(Supplied material Opens)
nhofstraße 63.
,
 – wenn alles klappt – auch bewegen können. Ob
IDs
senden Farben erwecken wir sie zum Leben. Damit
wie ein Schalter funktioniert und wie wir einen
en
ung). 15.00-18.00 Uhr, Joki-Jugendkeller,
(Supplied material Closes)
■ **Goal of the exercise**
Retype every record above exactly as written.

■ **Completed exercise**
nhofstraße 63.
,
 – wenn alles klappt – auch bewegen können. Ob
IDs
senden Farben erwecken wir sie zum Leben. Damit
wie ein Schalter funktioniert und wie wir einen
en
ung). 15.00-18.00 Uhr, Joki-Jugendkeller,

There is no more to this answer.